I went inside, sat down before the mirror and looked at myself for a long time. I won’t complain about what I saw there. What good would that do? In fact, I’d got off lightly enough; back in the day we’d done plenty of hard drinking among those junipers.

Multiplication (polyview painting, four views). Acrylic on pavement and on a wooden triangular prism (1 × 1 m). 15 × 5 m, 2019. © Alina Orav

[1] Editor’s note: A possible reference to Vaino Vahing (1940–2008) and Mati Unt (1944–2005), who moved in the same literary circles as Maimu Berg in Estonia in the 1970s. By the time this text was first published in 2015, both men had been dead for several years. The title Frontotemporal Étude may also be read as an oblique reference to Vahing’s Étude, published in English translation in the spring 2025 issue of EstLit.

ABOUT THE AUTHOR

Now 80, Maimu Berg is an Estonian writer and critic who has spent more than half her life as an author. She began her career as a literary critic in the 1980s and later continued as a writer, with her first book being published in 1988. Since then she has published several works, including novellas, plays, short stories and a poetry collection as well as a selection of her columns that appeared in the Estonian press in the 1990s. During that same decade she also wrote for Finnish and German newspapers.
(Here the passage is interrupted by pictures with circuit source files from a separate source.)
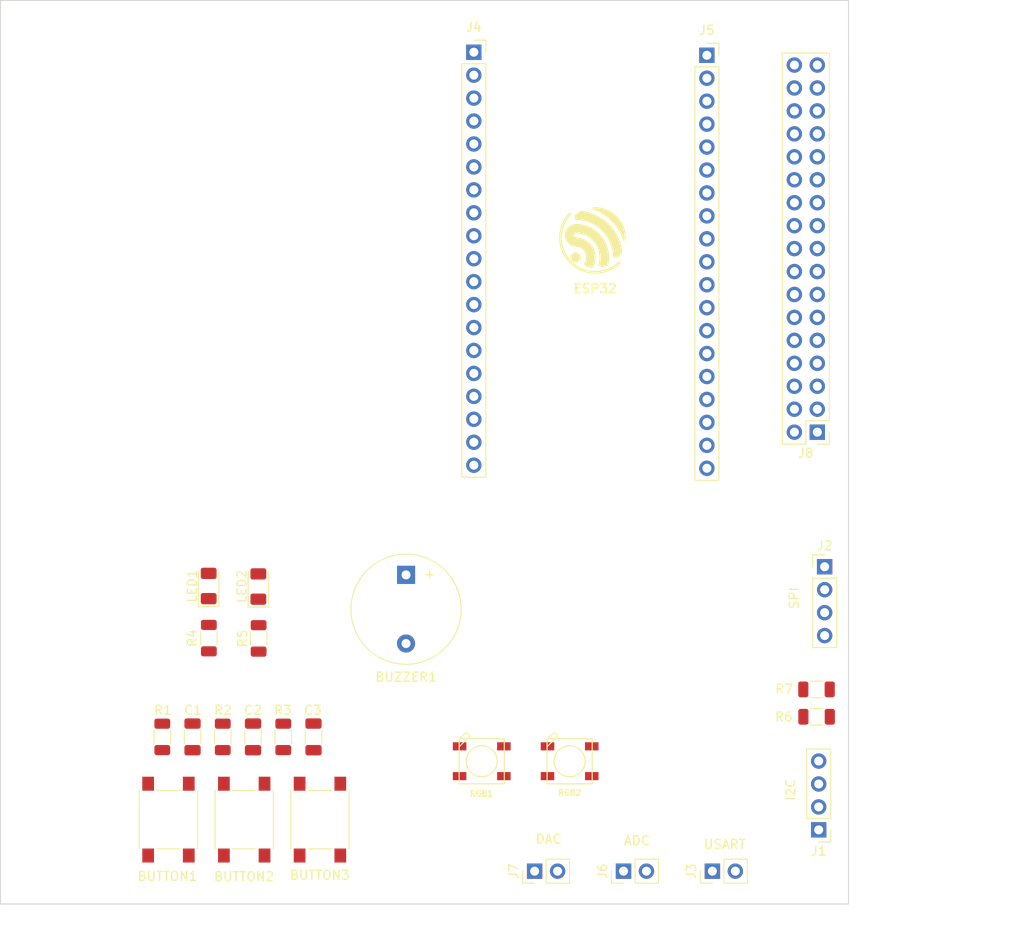
<source format=kicad_pcb>
(kicad_pcb (version 20221018) (generator pcbnew)

  (general
    (thickness 1.6)
  )

  (paper "User" 200 200)
  (layers
    (0 "F.Cu" signal)
    (31 "B.Cu" signal)
    (32 "B.Adhes" user "B.Adhesive")
    (33 "F.Adhes" user "F.Adhesive")
    (34 "B.Paste" user)
    (35 "F.Paste" user)
    (36 "B.SilkS" user "B.Silkscreen")
    (37 "F.SilkS" user "F.Silkscreen")
    (38 "B.Mask" user)
    (39 "F.Mask" user)
    (40 "Dwgs.User" user "User.Drawings")
    (41 "Cmts.User" user "User.Comments")
    (42 "Eco1.User" user "User.Eco1")
    (43 "Eco2.User" user "User.Eco2")
    (44 "Edge.Cuts" user)
    (45 "Margin" user)
    (46 "B.CrtYd" user "B.Courtyard")
    (47 "F.CrtYd" user "F.Courtyard")
    (48 "B.Fab" user)
    (49 "F.Fab" user)
    (50 "User.1" user)
    (51 "User.2" user)
    (52 "User.3" user)
    (53 "User.4" user)
    (54 "User.5" user)
    (55 "User.6" user)
    (56 "User.7" user)
    (57 "User.8" user)
    (58 "User.9" user)
  )

  (setup
    (pad_to_mask_clearance 0)
    (pcbplotparams
      (layerselection 0x00010fc_ffffffff)
      (plot_on_all_layers_selection 0x0000000_00000000)
      (disableapertmacros false)
      (usegerberextensions false)
      (usegerberattributes true)
      (usegerberadvancedattributes true)
      (creategerberjobfile true)
      (dashed_line_dash_ratio 12.000000)
      (dashed_line_gap_ratio 3.000000)
      (svgprecision 4)
      (plotframeref false)
      (viasonmask false)
      (mode 1)
      (useauxorigin false)
      (hpglpennumber 1)
      (hpglpenspeed 20)
      (hpglpendiameter 15.000000)
      (dxfpolygonmode true)
      (dxfimperialunits true)
      (dxfusepcbnewfont true)
      (psnegative false)
      (psa4output false)
      (plotreference true)
      (plotvalue true)
      (plotinvisibletext false)
      (sketchpadsonfab false)
      (subtractmaskfromsilk false)
      (outputformat 1)
      (mirror false)
      (drillshape 1)
      (scaleselection 1)
      (outputdirectory "")
    )
  )

  (net 0 "")
  (net 1 "Buzzer")
  (net 2 "Earth")
  (net 3 "BUTTON3")
  (net 4 "BUTTON1")
  (net 5 "BUTTON2")
  (net 6 "IO32")
  (net 7 "IO33")
  (net 8 "+3.3V")
  (net 9 "IO21")
  (net 10 "IO22")
  (net 11 "IO23")
  (net 12 "IO19")
  (net 13 "CLK")
  (net 14 "CS")
  (net 15 "IO17")
  (net 16 "IO16")
  (net 17 "EN_ESP32")
  (net 18 "ADC1_0")
  (net 19 "IO39")
  (net 20 "IO34")
  (net 21 "IO35")
  (net 22 "DAC_1")
  (net 23 "DAC_2")
  (net 24 "IO27")
  (net 25 "IO14")
  (net 26 "IO12")
  (net 27 "IO13")
  (net 28 "IO9")
  (net 29 "IO10")
  (net 30 "IO11")
  (net 31 "+5V")
  (net 32 "IO1")
  (net 33 "IO3")
  (net 34 "ADC2_0")
  (net 35 "IO0")
  (net 36 "IO6")
  (net 37 "Net-(LED2-K)")
  (net 38 "unconnected-(RGB1-DO-Pad2-DOUT)")
  (net 39 "unconnected-(RGB2-DO-Pad2-DOUT)")
  (net 40 "Net-(LED1-K)")

  (footprint "Capacitor_SMD:C_1206_3216Metric" (layer "F.Cu") (at 79.48 112.625 90))

  (footprint "LED_SMD:LED_1206_3216Metric" (layer "F.Cu") (at 80.07 95.9825 90))

  (footprint "Button_Switch_SMD:SW_Push_1P1T_NO_6x6mm_H9.5mm" (layer "F.Cu") (at 86.89 121.785 90))

  (footprint "Resistor_SMD:R_1206_3216Metric" (layer "F.Cu") (at 69.436 112.625 -90))

  (footprint "Connector_PinHeader_2.54mm:PinHeader_1x04_P2.54mm_Vertical" (layer "F.Cu") (at 142.76 93.79))

  (footprint "Connector_PinHeader_2.54mm:PinHeader_1x02_P2.54mm_Vertical" (layer "F.Cu") (at 110.655 127.49 90))

  (footprint "Connector_PinSocket_2.54mm:PinSocket_1x19_P2.54mm_Vertical" (layer "F.Cu") (at 103.925 36.83))

  (footprint "graphics:esp32_logo" (layer "F.Cu") (at 117.055 57.66))

  (footprint "Connector_PinHeader_2.54mm:PinHeader_2x17_P2.54mm_Vertical" (layer "F.Cu") (at 141.95 78.89 180))

  (footprint "Resistor_SMD:R_1206_3216Metric" (layer "F.Cu") (at 76.132 112.625 -90))

  (footprint "Resistor_SMD:R_1206_3216Metric" (layer "F.Cu") (at 82.828 112.625 -90))

  (footprint "Connector_PinHeader_2.54mm:PinHeader_1x02_P2.54mm_Vertical" (layer "F.Cu") (at 130.335 127.49 90))

  (footprint "Connector_PinHeader_2.54mm:PinHeader_1x02_P2.54mm_Vertical" (layer "F.Cu") (at 120.495 127.49 90))

  (footprint "Resistor_SMD:R_1206_3216Metric" (layer "F.Cu") (at 80.1 101.7225 -90))

  (footprint "Capacitor_SMD:C_1206_3216Metric" (layer "F.Cu") (at 86.176 112.625 90))

  (footprint "Capacitor_SMD:C_1206_3216Metric" (layer "F.Cu") (at 72.784 112.625 90))

  (footprint "LED_SMD:LED_1206_3216Metric" (layer "F.Cu") (at 74.57 95.9225 90))

  (footprint "Button_Switch_SMD:SW_Push_1P1T_NO_6x6mm_H9.5mm" (layer "F.Cu") (at 70.12 121.785 90))

  (footprint "Connector_PinSocket_2.54mm:PinSocket_1x19_P2.54mm_Vertical" (layer "F.Cu") (at 129.725 37.17))

  (footprint "WS2812B:WS2812B" (layer "F.Cu") (at 104.8 115.32))

  (footprint "WS2812B:WS2812B" (layer "F.Cu") (at 114.53 115.32))

  (footprint "Connector_PinHeader_2.54mm:PinHeader_1x04_P2.54mm_Vertical" (layer "F.Cu") (at 142.1 122.92 180))

  (footprint "Resistor_SMD:R_1206_3216Metric" (layer "F.Cu") (at 141.86 107.37))

  (footprint "Resistor_SMD:R_1206_3216Metric" (layer "F.Cu") (at 74.59 101.6925 -90))

  (footprint "Button_Switch_SMD:SW_Push_1P1T_NO_6x6mm_H9.5mm" (layer "F.Cu") (at 78.505 121.785 90))

  (footprint "Buzzer_Beeper:Buzzer_12x9.5RM7.6" (layer "F.Cu") (at 96.42 94.69 -90))

  (footprint "Resistor_SMD:R_1206_3216Metric" (layer "F.Cu") (at 141.87 110.4 180))

  (gr_line (start 51.52 131.12) (end 51.52 31.1)
    (stroke (width 0.1) (type default)) (layer "Edge.Cuts") (tstamp 1234e508-97b8-45d7-b87b-3fa083b0abad))
  (gr_line (start 51.52 31.1) (end 145.41 31.1)
    (stroke (width 0.1) (type default)) (layer "Edge.Cuts") (tstamp 3c7f5aa1-b3e5-4028-a1da-601ae7fd719a))
  (gr_line (start 145.4 131.12) (end 51.52 131.12)
    (stroke (width 0.1) (type default)) (layer "Edge.Cuts") (tstamp 5eeae44c-b804-4f0f-a82a-34b83555e952))
  (gr_line (start 145.41 31.1) (end 145.4 131.12)
    (stroke (width 0.1) (type default)) (layer "Edge.Cuts") (tstamp 91593ac3-9b45-408c-9054-653e9d5a1cf3))
  (gr_text "I2C" (at 139.57 119.79 90) (layer "F.SilkS") (tstamp 3f7eaf29-6658-473f-914e-7ddcaaaf17ef)
    (effects (font (size 1 1) (thickness 0.15)) (justify left bottom))
  )
  (gr_text "SPI" (at 139.97 98.58 90) (layer "F.SilkS") (tstamp 413f14b9-99d6-4f6d-8eb2-fb38f48bd2ba)
    (effects (font (size 1 1) (thickness 0.15)) (justify left bottom))
  )
  (gr_text "ESP32" (at 114.835 63.58) (layer "F.SilkS") (tstamp 701375f4-74a4-48c9-9c83-e08fe6b3c34f)
    (effects (font (size 1 1) (thickness 0.2) bold) (justify left bottom))
  )
  (gr_text "DAC" (at 110.68 124.52) (layer "F.SilkS") (tstamp 7d38fe8a-88e2-4689-b9c0-402a557379d2)
    (effects (font (size 1 1) (thickness 0.15)) (justify left bottom))
  )
  (gr_text "ADC" (at 120.45 124.69) (layer "F.SilkS") (tstamp 94b35878-5b18-4e30-9b4c-823800c9f119)
    (effects (font (size 1 1) (thickness 0.15)) (justify left bottom))
  )
  (gr_text "USART" (at 129.29 125.1) (layer "F.SilkS") (tstamp b3f2e92b-bcad-458a-a4fc-57ed24ef3475)
    (effects (font (size 1 1) (thickness 0.15)) (justify left bottom))
  )

  (group "" (id e7da9860-39b6-422d-9931-55512046d916)
    (members
      28f6ef1e-ce98-454b-adea-364ba159f4ee
      2dbd2d55-067d-479f-a36b-439fce8b8069
      701375f4-74a4-48c9-9c83-e08fe6b3c34f
      abc197bc-c784-443a-b48b-761d171c4fb2
    )
  )
)

</source>
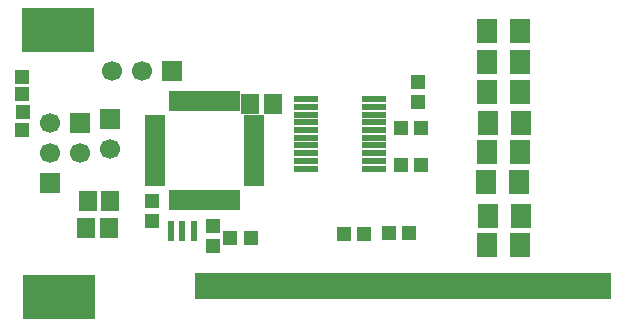
<source format=gts>
G04 DipTrace 3.0.0.2*
G04 gd32f350withholtekregSHUNT.GTS*
%MOIN*%
G04 #@! TF.FileFunction,Soldermask,Top*
G04 #@! TF.Part,Single*
%ADD54R,0.070866X0.019685*%
%ADD56R,0.019685X0.070866*%
%ADD60R,0.07874X0.023622*%
%ADD65R,0.070866X0.07874*%
%ADD75R,0.047244X0.047244*%
%ADD79R,1.385827X0.086614*%
%ADD85R,0.244094X0.145669*%
%ADD87C,0.066929*%
%ADD89R,0.066929X0.066929*%
%ADD91R,0.059055X0.066929*%
%ADD93R,0.047244X0.051181*%
%ADD95R,0.051181X0.047244*%
%FSLAX26Y26*%
G04*
G70*
G90*
G75*
G01*
G04 TopMask*
%LPD*%
D93*
X852552Y806706D3*
Y739777D3*
D91*
X1254327Y1128171D3*
X1179524D3*
D93*
X1054626Y723416D3*
Y656487D3*
X1739513Y1202295D3*
Y1135366D3*
D95*
X1682710Y1050349D3*
X1749639D3*
X1681307Y926035D3*
X1748236D3*
D91*
X637457Y804608D3*
X712260D3*
D89*
X920507Y1240371D3*
D87*
X820507D3*
X720507D3*
D89*
X713038Y1078318D3*
D87*
Y978318D3*
D89*
X513787Y864664D3*
D87*
Y964664D3*
Y1064664D3*
D89*
X613150Y1064722D3*
D87*
Y964722D3*
D85*
X538933Y1376862D3*
X542736Y485028D3*
D79*
X1687542Y522163D3*
D75*
X420004Y1218031D3*
X418824Y1164056D3*
X420570Y1102736D3*
X419594Y1043680D3*
D91*
X632713Y715866D3*
X707516D3*
D65*
X1969543Y1373562D3*
X2079780D3*
D95*
X1180709Y683102D3*
X1113780D3*
X1643500Y699049D3*
X1710429D3*
X1490853Y696448D3*
X1557782D3*
D65*
X1969543Y1269180D3*
X2079780D3*
X1969543Y1168164D3*
X2079780D3*
X1972911Y1067150D3*
X2083147D3*
X1969543Y969501D3*
X2079780D3*
X1966176Y868487D3*
X2076412D3*
X1972911Y757370D3*
X2083147D3*
X1969543Y659722D3*
X2079780D3*
D60*
X1364755Y1144795D3*
Y1119205D3*
Y1093614D3*
Y1068024D3*
Y1042433D3*
Y1016843D3*
Y991252D3*
Y965661D3*
Y940071D3*
Y914480D3*
X1593109D3*
X1593101Y940071D3*
Y965661D3*
Y991252D3*
Y1016843D3*
Y1042433D3*
Y1068024D3*
Y1093614D3*
Y1119205D3*
Y1144795D3*
D56*
X919655Y809325D3*
X939340D3*
X959025D3*
X978710D3*
X998395D3*
X1018080D3*
X1037765D3*
X1057450D3*
X1077135D3*
X1096820D3*
X1116505D3*
X1136190D3*
D54*
X1193277Y866412D3*
Y886097D3*
Y905782D3*
Y925467D3*
Y945152D3*
Y964837D3*
Y984522D3*
Y1004207D3*
Y1023892D3*
Y1043577D3*
Y1063262D3*
Y1082948D3*
D56*
X1136190Y1140034D3*
X1116505D3*
X1096820D3*
X1077135D3*
X1057450D3*
X1037765D3*
X1018080D3*
X998395D3*
X978710D3*
X959025D3*
X939340D3*
X919655D3*
D54*
X862568Y1082948D3*
Y1063262D3*
Y1043577D3*
Y1023892D3*
Y1004207D3*
Y984522D3*
Y964837D3*
Y945152D3*
Y925467D3*
Y905782D3*
Y886097D3*
Y866412D3*
D56*
X916104Y706421D3*
X953622Y706413D3*
X991123D3*
M02*

</source>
Berg studied at Tallinn Secondary School No. 20 (now Tallinna Ühisgümnaasium). She graduated from the University of Tartu in 1968 with a degree in Estonian philology and in 1986 with a degree in journalism. As a journalist she spent time at the fashion magazine Siluett and the journal Keel ja Kirjandus. She also launched Elukiri, the first magazine in Estonia aimed at older readers, which has since ceased publication. As well as in journalism, she has also worked at the University of Tartu Library and for twenty years at the Finnish Institute in Tallinn. She has translated Finnish literature into Estonian, including poetry, prose and plays.